To build a Standard that encompasses the best of all the companies contributing
What exactly is your role in the Zero Outage Industry Standard Association?
I have been a part of the Zero Outage Industry Association since the beginning. Currently I am leading the Process workstream, which, so far, covers three main areas; change management, incident management and problem management. We are currently working on the larger topic of Event Management, including how that links with monitoring and alerting, for the next release.
My incentive to work for the Association comes from my strong belief in the idea and concept of Zero Outage. Hundred percent uptime for IT environments is a fascinating concept and the introduction of the Zero Outage Industry Standard aims to help make that a reality. Drawing from the experience and knowledge of the well-known companies that are part of the association, increases the quality & depth of the material produced. The Association has created an environment for professionals from these companies to work together in a mutually respectful way, to exchange information & learn from each other, in order to build a Standard that encompasses the best of all the companies contributing.

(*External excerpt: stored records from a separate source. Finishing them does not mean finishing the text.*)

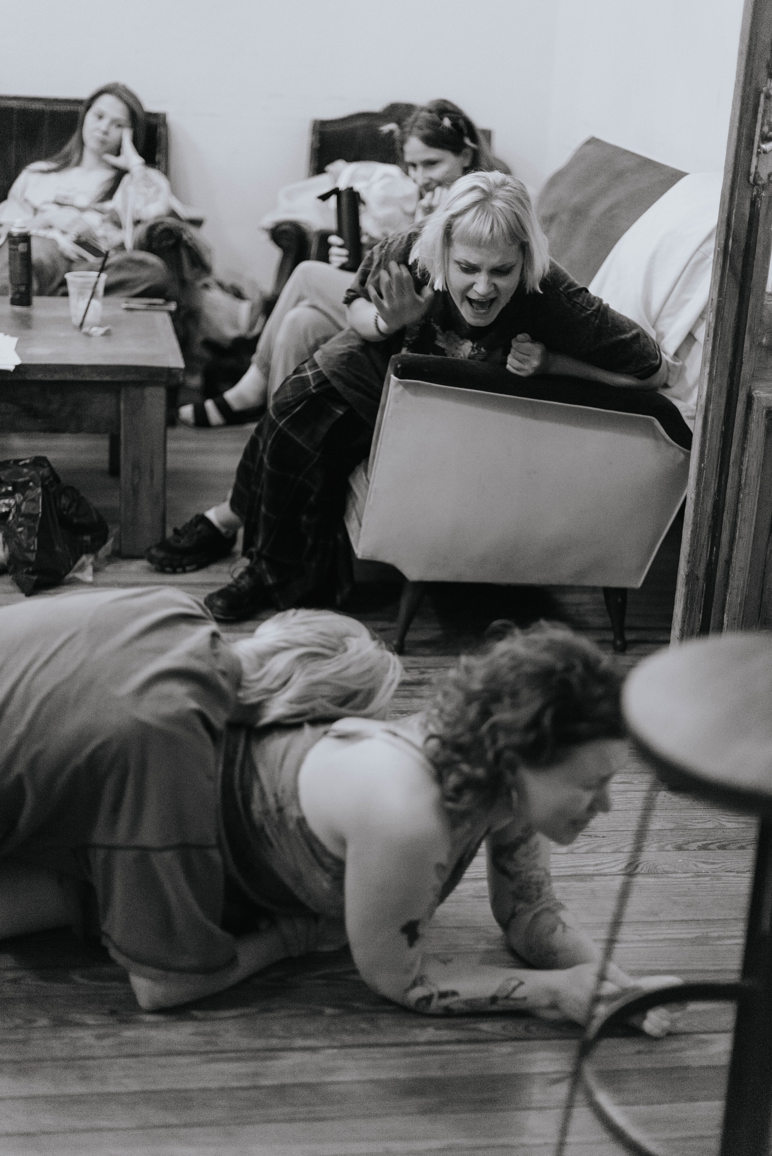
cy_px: 578
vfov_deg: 39.6
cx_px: 386
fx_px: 1607
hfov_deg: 27.0
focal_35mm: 50
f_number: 1.4
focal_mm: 50
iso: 2500
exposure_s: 1/200
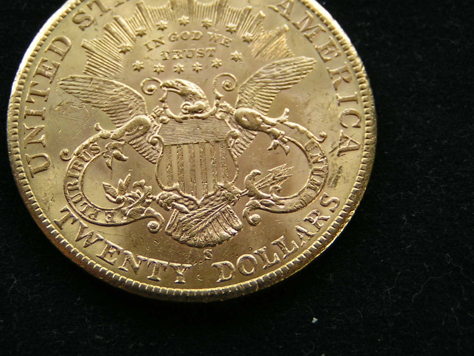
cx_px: 209
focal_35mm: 76
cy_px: 160
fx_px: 1041
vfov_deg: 19.4
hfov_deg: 25.6
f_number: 3.2
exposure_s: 1/100
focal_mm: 9.7
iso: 50
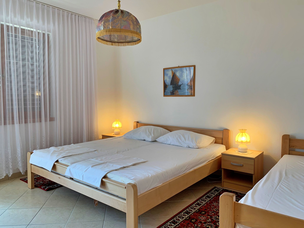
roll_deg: -0.5
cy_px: 114
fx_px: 228
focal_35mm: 26
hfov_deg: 67.3
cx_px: 152
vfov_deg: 53.1
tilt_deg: -3.0
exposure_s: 1/50
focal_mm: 4.25
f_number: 1.8
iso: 50
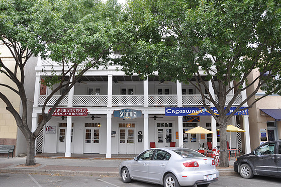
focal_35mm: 28
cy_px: 91
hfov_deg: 65.5
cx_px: 139
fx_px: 218
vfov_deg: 46.3
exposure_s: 1/125
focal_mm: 18
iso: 280
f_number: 5.6
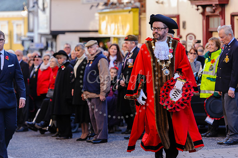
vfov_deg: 10.1
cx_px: 119
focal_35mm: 135
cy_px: 79
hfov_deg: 15.2
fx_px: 892
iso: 800
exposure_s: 1/250
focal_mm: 135
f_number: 4
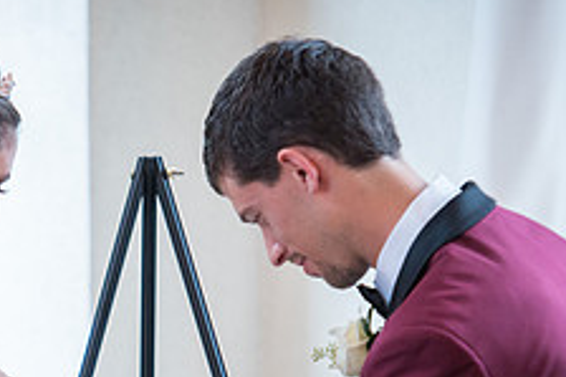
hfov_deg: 5.0
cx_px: 176
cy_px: 474
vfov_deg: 3.3
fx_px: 6425
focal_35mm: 409
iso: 1100
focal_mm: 145
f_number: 2.8
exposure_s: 1/125
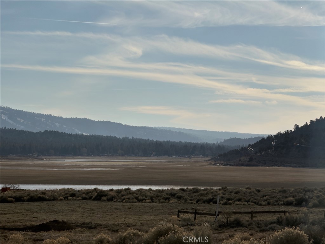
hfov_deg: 16.4
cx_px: 162
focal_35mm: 120
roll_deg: -0.4
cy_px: 122
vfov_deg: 12.3
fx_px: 1127
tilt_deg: +1.6
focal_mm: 15.66
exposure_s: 1/6289
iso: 40
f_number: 2.8
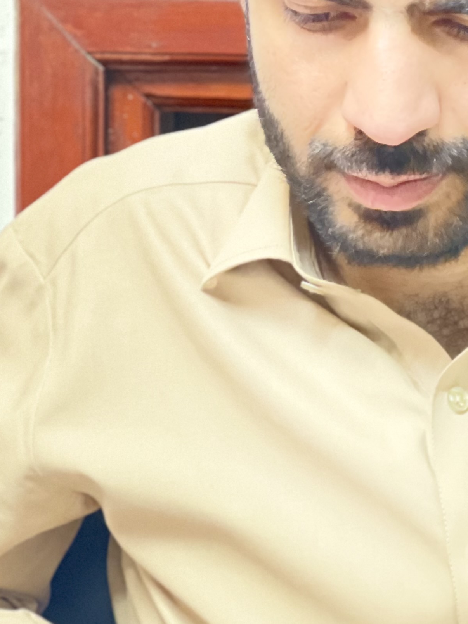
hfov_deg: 7.7
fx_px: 3480
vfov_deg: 10.2
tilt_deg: -8.7
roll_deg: -0.9
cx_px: 427
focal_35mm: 193
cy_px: 398
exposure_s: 1/14
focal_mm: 9
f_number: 2.8
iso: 640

Describe what you do in the workstream
Each of the four workstreams is made up of representatives of the member companies. The aim is to bring together the knowledge and experience of these professionals to create a “best-of-breed” standard with the aim of achieving 100% uptime i.e. Zero Outage. I believe that to achieve the ideal of the Zero Industry Standard Association, the four elements People, Processes, Platform and Security, need to be dealt with together. At the start, I was also involved in the People workstream, and it is clear that collaborating and working with other workstreams allows us to gain a more complete understanding of the whole IT environment. So, while in the Process workstream we are focused on developing best practice guidelines & recommendations for various operational processes, we recognise the importance of linking up with the other workstreams to ensure all the work we are doing is aligned with each other.

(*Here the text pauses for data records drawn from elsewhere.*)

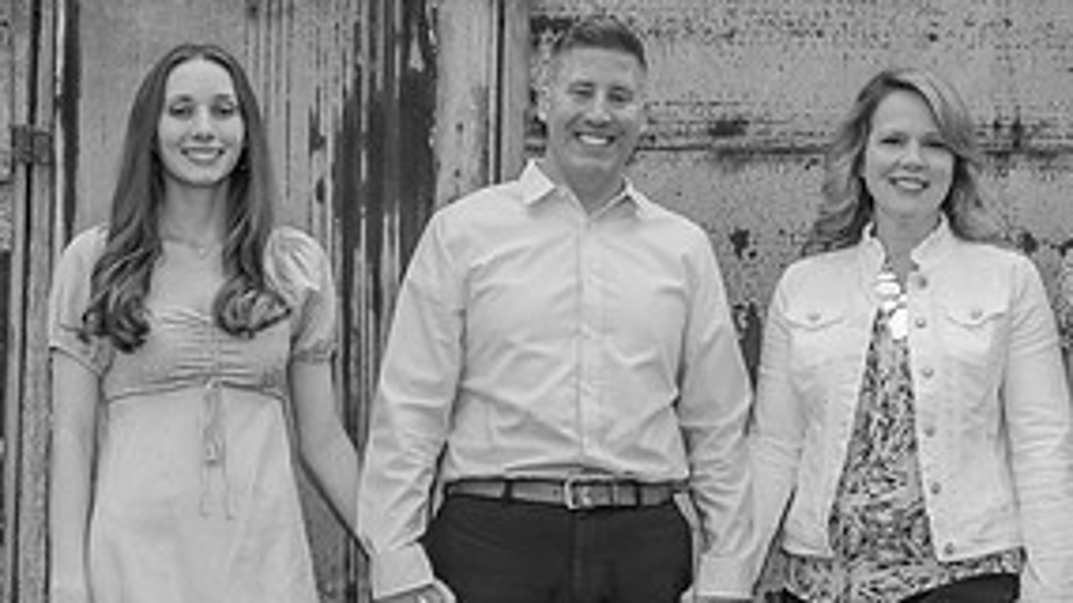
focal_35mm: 96
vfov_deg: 12.6
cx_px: 690
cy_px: 435
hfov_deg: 22.2
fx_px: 2730
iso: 140
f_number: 8
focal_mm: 24
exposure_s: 1/250
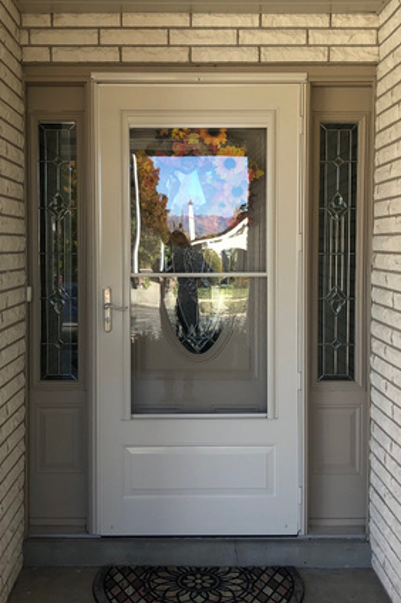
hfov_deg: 30.5
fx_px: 736
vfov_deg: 44.5
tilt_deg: -2.3
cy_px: 286
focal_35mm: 44
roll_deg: -0.4
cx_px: 196
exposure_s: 1/170
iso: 20
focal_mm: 3.99
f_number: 1.8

How does NetApp benefit from the Zero Outage Industry Standard Association?
NetApp has always strived to provide its customers with highly available, highly reliable solutions but it is clearly not enough to simply focus on the product or the security of those products. To achieve zero outage, one must also focus on the processes which govern how we deal with the operations of a business and the people who create & implement those processes. To give you an example of what I mean…

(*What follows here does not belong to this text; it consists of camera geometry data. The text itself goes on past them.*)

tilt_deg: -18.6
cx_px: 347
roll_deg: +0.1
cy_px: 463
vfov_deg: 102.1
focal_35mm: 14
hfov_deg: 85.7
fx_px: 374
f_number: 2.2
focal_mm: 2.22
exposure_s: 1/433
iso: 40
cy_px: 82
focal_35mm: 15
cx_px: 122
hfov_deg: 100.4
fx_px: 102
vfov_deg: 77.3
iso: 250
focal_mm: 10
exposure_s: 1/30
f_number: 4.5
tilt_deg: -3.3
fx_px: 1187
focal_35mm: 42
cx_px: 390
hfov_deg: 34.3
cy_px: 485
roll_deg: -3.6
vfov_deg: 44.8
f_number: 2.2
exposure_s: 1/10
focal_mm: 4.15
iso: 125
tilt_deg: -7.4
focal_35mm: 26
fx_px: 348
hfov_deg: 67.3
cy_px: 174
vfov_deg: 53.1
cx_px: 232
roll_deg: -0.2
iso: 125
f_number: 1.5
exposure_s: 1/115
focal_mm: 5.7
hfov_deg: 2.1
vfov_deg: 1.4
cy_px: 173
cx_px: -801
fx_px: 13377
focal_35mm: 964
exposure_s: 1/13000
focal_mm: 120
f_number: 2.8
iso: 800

One of our customers wanted to move a storage device from one data centre to another. This was a high availability storage device which means it consisted of two “nodes”. One of the nodes would have all of its data transferred to the other node and then be moved to another datacentre. Physical hardware moves such as these are common but can be problematic if the change is not properly managed. In this case the change process was not followed properly and the move was done during production hours. The data had been transferred to the storage node that was not being moved & the additional load led to this node becoming slower and slower until it became unusable, which inevitably lead to an outage. This outage then created an incident, which badly affected the customer, & inevitably the incident became a problem. The root cause of the problem occurred at the very beginning stages of the planning phase for the hardware move. There had been no consultation with NetApp regarding the change and so the customer did not realise that while, in theory the data transfer and move could be done “online” during production hours, the additional data load on one node could severely impact performance. This is an excellent example of how process guidelines are crucial in the IT industry since the Zero Outage Standard recommends consultation with vendors on important changes such as these, in the production environment. The Zero Outage Industry Association enables competitors, vendors and clients to come together and exchange ideas and knowledge. The resulting guidelines & best practice recommendations will, if implemented, help to avoid outages, like the one in the example.
(Interview by Erik Djamgarian)